• [Короткое задание 1]
Перепишите слово в слово часть отрывка про Скотта и Амундсена между «Но дальше следовала» и «это не так.», включая оба этих места.
• [Короткое задание 2]
Напишите, что идёт дальше в отрывке про Скотта и Амундсена, начав сразу после его последнего предложения.

• [Выбранный отрывок]
● ● ● ●
Покорение Южного полюса. Гонка лидеров, стр. 126

24 октября, весь следующий день после прибытия к складу, Амундсен, четверо его спутников и сорок восемь собак провели в ленивой неге. Началась метель. Она никого не беспокоила, особенно собак. Хаски вволю набили себе брюхо тюленьим мясом, привезённым сюда Йохансеном во время последнего осеннего путешествия по закладке промежуточных складов, и, как отметил Амундсен, изо всех сил «наслаждались жизнью».

Глава 27

Караван Скотта

В тот же день, 24 октября, отставая от Амундсена на сто пятьдесят миль, с мыса Эванс отправилась первая партия неповоротливого каравана Скотта. В десять часов утра с трудом завели двое мотосаней, которые, надрывно затарахтев, двинулись по морскому льду. Каждые мотосани везли по полторы тонны груза. Управляли ими механик Бернард Дей и кочегар Лэшли. Помогал им стюард Хупер. Ответственным был назначен «Тедди» Эванс, которому вновь оказали доверие.

На самом деле это было сделано для того, чтобы убрать его с дороги, как объяснил сам Скотт в письме к Джозефу Кинзи, своему новозеландскому агенту. Он писал, что Эванс

не совсем подходил для роли «первого заместителя», как я по глупости его назвал. Теперь я собираюсь предпринять определённые шаги в этом отношении, чтобы не оставлять его здесь в качестве руководителя на тот случай, если моё возвращение будет задерживаться.

Скотт намеренно брал с собой своего антагониста, предпочитая держать источник конфликта в поле зрения.

После того как ушли мотосани, основной партии пришлось ждать неделю и только потом выдвигаться за ними.

Скотт посвятил это время написанию прощальных писем, которые в полной мере отображают присущие ему противоречия, путаницу, разрыв с реальностью, самообман — все его недостатки как руководителя. В письмах он даже не пытался скрывать или сдерживать свои чувства по отношению к Амундсену: «Конечно, я не понял, что нужно спешить или что мне следовало взять больше собак, как это сделал Амундсен, — писал он сэру Эдгару Спейеру, казначею экспедиции, — хотя я не особенно верю в собак как эффективный вид транспорта, за определёнными исключениями».

Такой же моток спутанной пряжи напоминают и другие письма Скотта. В письме, адресованном Кэтлин, он признавал, что Амундсен, вероятно, побьёт его в гонке к полюсу, поскольку «может передвигаться быстро и совершенно определённо стартует рано».

Но дальше следовала такая фраза:

Поэтому я уже давно решил действовать так, как если бы его вовсе не существовало. Любая попытка устраивать гонку, скорее всего, просто погубит мой план. К тому же я не вижу никакой особой цели, к которой так уж стоит стремиться.

Всё это показывает отсутствие воли к победе, столь необходимой любому лидеру. Однако сказанное в предыдущем письме было не совсем правдой, поскольку адмиралу Эгертону Скотт написал, что «от предстоящего путешествия, конечно же, зависит всё».

В действительности Скотт готовился к битве за полюс. Но когда ему было удобно, по-джентльменски притворялся, что это не так.
● ● ● ●
• [Исходные строки]
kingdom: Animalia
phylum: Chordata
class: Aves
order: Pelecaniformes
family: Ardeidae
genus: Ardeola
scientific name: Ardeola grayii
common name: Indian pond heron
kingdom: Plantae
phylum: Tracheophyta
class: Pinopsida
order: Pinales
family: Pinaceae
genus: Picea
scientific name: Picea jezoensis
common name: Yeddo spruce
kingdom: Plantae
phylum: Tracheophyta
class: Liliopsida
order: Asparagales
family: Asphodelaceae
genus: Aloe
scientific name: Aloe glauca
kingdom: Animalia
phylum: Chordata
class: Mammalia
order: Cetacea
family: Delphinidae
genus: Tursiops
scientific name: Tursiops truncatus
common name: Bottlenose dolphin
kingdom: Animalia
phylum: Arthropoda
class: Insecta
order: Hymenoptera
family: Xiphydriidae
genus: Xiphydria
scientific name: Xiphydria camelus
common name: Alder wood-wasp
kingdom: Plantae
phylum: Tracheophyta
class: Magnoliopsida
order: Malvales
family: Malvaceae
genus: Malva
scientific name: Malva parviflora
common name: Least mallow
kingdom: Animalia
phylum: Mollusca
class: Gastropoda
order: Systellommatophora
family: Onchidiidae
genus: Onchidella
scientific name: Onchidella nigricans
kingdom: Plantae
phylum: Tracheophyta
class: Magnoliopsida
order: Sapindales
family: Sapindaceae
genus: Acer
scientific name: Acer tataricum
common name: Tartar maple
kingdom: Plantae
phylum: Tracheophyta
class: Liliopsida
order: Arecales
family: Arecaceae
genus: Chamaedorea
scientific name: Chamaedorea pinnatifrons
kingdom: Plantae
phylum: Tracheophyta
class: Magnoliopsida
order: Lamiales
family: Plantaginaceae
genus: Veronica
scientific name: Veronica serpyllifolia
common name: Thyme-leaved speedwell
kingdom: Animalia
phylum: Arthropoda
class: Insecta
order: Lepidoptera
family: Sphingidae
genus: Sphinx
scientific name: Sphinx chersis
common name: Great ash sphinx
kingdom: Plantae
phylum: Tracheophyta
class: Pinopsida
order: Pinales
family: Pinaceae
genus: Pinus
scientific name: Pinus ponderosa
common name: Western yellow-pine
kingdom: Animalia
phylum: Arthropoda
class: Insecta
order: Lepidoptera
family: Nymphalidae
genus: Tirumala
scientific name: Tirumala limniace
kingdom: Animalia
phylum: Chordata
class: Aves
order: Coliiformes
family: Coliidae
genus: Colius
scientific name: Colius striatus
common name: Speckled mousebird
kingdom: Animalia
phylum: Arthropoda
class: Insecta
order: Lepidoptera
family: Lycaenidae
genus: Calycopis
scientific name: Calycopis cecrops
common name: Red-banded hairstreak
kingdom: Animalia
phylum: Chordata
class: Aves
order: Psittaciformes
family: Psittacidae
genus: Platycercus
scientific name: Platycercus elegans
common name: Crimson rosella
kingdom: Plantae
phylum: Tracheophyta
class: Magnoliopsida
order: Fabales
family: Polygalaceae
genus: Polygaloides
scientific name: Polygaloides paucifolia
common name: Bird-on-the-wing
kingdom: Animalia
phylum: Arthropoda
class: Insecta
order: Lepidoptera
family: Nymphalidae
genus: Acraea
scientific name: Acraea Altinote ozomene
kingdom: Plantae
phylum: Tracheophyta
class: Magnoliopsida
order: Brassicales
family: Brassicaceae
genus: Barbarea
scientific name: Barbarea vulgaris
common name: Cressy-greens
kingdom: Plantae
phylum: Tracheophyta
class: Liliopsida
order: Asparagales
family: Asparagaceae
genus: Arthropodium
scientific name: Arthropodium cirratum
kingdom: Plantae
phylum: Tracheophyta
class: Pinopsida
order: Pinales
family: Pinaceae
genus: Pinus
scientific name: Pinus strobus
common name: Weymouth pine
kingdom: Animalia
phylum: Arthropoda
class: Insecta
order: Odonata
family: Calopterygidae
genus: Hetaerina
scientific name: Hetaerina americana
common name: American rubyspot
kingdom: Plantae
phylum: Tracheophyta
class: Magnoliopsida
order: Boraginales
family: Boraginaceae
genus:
● ● ● ●
• [Письменный ответ 1]
Но дальше следовала такая фраза:

Поэтому я уже давно решил действовать так, как если бы его вовсе не существовало. Любая попытка устраивать гонку, скорее всего, просто погубит мой план. К тому же я не вижу никакой особой цели, к которой так уж стоит стремиться.

Всё это показывает отсутствие воли к победе, столь необходимой любому лидеру. Однако сказанное в предыдущем письме было не совсем правдой, поскольку адмиралу Эгертону Скотт написал, что «от предстоящего путешествия, конечно же, зависит всё».

В действительности Скотт готовился к битве за полюс. Но когда ему было удобно, по-джентльменски притворялся, что это не так.

• [Письменный ответ 2]
Возможно, пытаясь убедить самого себя, Скотт в письме к Кэтлин описал, как рассеиваются сгустившиеся над ним тучи:

Я сейчас довольно сильно занят. Чувствую себя и физически, и морально готовым к работе. Вижу, что другие это знают и полностью мне доверяют. Однако и в Лондоне, и даже до того, как мы разбили лагерь здесь, всё было совсем не так. Проблема коренилась в том, что я не был уверен в себе… теперь во мне произошли значительные перемены: я не позволяю себе тревожиться, если считаю, что действую правильно.

Неизвестно, обманул ли Скотт свою жену, написав, что его спутники полностью ему доверяют, но себя он обманул точно.

Оутс, один из наиболее проницательных и критически настроенных членов экспедиции, в одном из писем, написанном ещё до начала зимовки, почувствовал себя обязанным разубедить мать: «Не подумай из-за чего-то в моём письме, будто Скотт способен намеренно кому-то навредить. Может, наоборот, это я злословлю на него». Но он не мог простить Скотту потерю животных во время путешествия по закладке промежуточных складов, считая, что всякий, кто безрассудно разбрасывается лошадьми, способен так же разбрасываться и людьми. К концу зимы он по-прежнему оставался необычно подавленным.

Зима здесь была никудышная [писал Оутс, ожидая начала путешествия на юг], хотя мы друг с другом очень хорошо ладим… Мне очень не нравится Скотт, поэтому я давно бросил бы всё это, не будь мы британской экспедицией и не стремись мы побить норвежцев. Скотт всегда со мной очень вежлив, и внешне у нас хорошие отношения. Но правда заключается в том, что он неискренен. Он считает себя центром мироздания, а остальные люди для него — пустое место. Получив от тебя всё, на что ты способен, он тут же отворачивается в сторону.

К такому же выводу пришли Армитэдж, Скелтон и другие люди, хорошо знавшие Скотта.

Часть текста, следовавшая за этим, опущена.